MediaWiki is free and open source software for building and maintaining a wiki website. Using the MediaWiki Download function and the MediaWikiPlugin, you can mirror a Mediawiki website in a Greenstone collection.
See the download page for general information on downloading records through Greenstone.
Greenstone can download HTML pages and associated files like stylesheets from a given MediaWiki website from the GLI (in the Download panel) or the command line (using the downloadfrom.pl
script).

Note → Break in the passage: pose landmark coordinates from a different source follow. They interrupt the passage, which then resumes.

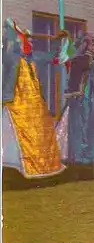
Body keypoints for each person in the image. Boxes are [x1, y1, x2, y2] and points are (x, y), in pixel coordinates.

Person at [2, 18, 65, 179]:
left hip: (36, 103)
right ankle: (14, 164)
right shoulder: (13, 58)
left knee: (38, 134)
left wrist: (58, 41)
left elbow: (51, 56)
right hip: (17, 103)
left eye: (30, 41)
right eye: (26, 40)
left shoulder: (36, 57)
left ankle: (38, 165)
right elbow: (4, 54)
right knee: (15, 134)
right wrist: (8, 34)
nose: (29, 43)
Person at [56, 35, 94, 169]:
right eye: (91, 45)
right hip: (82, 100)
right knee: (81, 126)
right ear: (85, 45)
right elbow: (74, 81)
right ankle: (80, 155)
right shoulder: (80, 60)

Either way, you are presented with the following options:
Option | Description |
---|---|
Source URL(-url <string> ) | (REQUIRED) Source URL. In case of http redirects, this value may change |
Download Depth (-depth <int> ) | How many hyperlinks deep to go when downloading (Default: 0) |
Only files below URL (-below ) | Only mirror files below this URL |
Only files within site (-within ) | Only mirror files within the same site |
Ignore URL patterns (-reject_files <string> ) | Ignore url list, separate by comma, e.g.*cgi-bin*,*.ppt ignores hyperlinks that contain either 'cgi-bin' or '.ppt' (Default: *action=*,*diff=*,*oldid=*,*printable*,*Recentchangeslinked*, Userlogin*,*Whatlinkshere*, *redirect*, *Special:*,Talk:*,Image:*,*.ppt,*.pdf,*.zip,*.doc) |
Exclude directories (-exclude_directories <string> ) | List of exclude directories (must be absolute path to the directory), e.g. /people,/documentation will exclude the 'people' and 'documentation' subdirectory under the currently crawling site. (Default: /wiki/index.php/Special:Recentchangeslinked, /wiki/index.php/Special:Whatlinkshere, /wiki/index.php/Talk:Creating_CD) |
If downloading via the GLI, you can view the downloaded files on the Gather panel. On the left-hand side of the panel, double click the Downloaded Files folder to expand its content. The subfolders are named by the URL. These files are physically stored in a temporary cache directory. You can build a collection using these downloaded files by dragging them across to the Collection section on the right-hand side of the Gather panel.
An example MediaWiki download on the command line would be:
perl -S downloadfrom.pl -document_mode MediaWiki -url http://en.wikipedia.org/ -depth 1 -reject_files *Recentchangeslinked*, Userlogin*,*Whatlinkshere*,
This would download files below the url http://en.wikipedia.org/
to one hyperlink deep, rejecting files with Recentchangeslinked, Userlogin, or Whatlinkshere in their url, and excluding the default directories.
Files downloaded from MediaWiki sites are processed by the MediaWikiPlugin.